Evaluation of low-temperature fracture properties of asphalt binder

Open Access
Author:
Gauthier, Gilles Gerard
Graduate Program:
Civil Engineering
Degree:
Master of Science
Document Type:
Master Thesis
Date of Defense:
November 09, 2012
Committee Members:
  • David A Anderson, Thesis Advisor
  • Peggy Ann Johnson, Thesis Advisor
  • Mansour Solaimanian, Thesis Advisor
  • Shelley Marie Stoffels, Thesis Advisor
Keywords:
  • asphalt fracture properties
Abstract:
To rationally predict low temperature cracking in flexible pavements, the ability of asphalt binder to resist crack initiation and propagation must be measured. Different theoretical approaches to this problem exist. The current Superpave low-temperature binder grading system is based on the measurement of stiffness and strength. This method was developed during the SHRP program and allowed significant progress in the prediction of low-temperature binder performance. However, further improvements are required, especially to better describe the low-temperature behavior of modified asphalt binders.
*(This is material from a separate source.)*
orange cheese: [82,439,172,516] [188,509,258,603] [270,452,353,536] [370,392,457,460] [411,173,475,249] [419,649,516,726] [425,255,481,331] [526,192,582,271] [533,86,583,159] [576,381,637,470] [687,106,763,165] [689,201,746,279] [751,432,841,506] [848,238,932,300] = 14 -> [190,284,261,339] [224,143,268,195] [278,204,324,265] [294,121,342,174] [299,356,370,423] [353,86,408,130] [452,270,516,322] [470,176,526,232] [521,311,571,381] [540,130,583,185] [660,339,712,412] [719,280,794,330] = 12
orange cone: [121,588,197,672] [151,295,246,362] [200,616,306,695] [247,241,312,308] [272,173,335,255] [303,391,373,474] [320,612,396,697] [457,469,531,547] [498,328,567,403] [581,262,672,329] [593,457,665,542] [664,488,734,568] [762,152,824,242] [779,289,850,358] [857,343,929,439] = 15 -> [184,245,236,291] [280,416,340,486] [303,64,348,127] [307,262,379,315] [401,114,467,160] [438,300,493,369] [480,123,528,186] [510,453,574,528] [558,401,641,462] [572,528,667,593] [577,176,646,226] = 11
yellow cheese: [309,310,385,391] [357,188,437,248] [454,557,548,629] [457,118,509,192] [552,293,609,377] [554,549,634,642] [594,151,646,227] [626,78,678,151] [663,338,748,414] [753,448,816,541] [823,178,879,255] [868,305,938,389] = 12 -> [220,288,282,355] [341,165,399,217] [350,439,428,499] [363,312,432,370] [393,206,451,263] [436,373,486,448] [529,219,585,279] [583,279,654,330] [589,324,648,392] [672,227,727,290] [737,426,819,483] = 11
The use of fracture mechanics principles is a potential alternative to the current Superpave approach. Attempts have been made to apply this method to characterize the fracture properties of asphalt binders at low temperature. Researchers always assumed binders to be linear elastic. The results obtained from these studies were encouraging and concluded that fracture mechanics was a useful tool to describe binders at low temperature and leads to a different ranking of binder performance as compared to the Superpave grading system. This study was to verify and determine the limits of the applicability of linear elastic fracture mechanics (LEFM) to asphalt binder. Alternative, fracture mechanics-based approaches were considered to account for non-linear behavior. These methods imply the laboratory determination of critical fracture parameters: linear stress intensity or fracture toughness KIC, plastic energy rate JIC, and time-dependent energy rate JVC. The measurement of KIC was found to be straightforward using existing laboratory tools. To obtain JIC and JVC values, more tests and data analysis are required. Loading curves obtained from fracture testing of nine binders were analyzed using the different fracture mechanics approaches. Superpave critical temperatures were also determined for all binders. Binder characterization was completed with the dynamic thermo-mechanical determination of their glass transition temperature, Tg.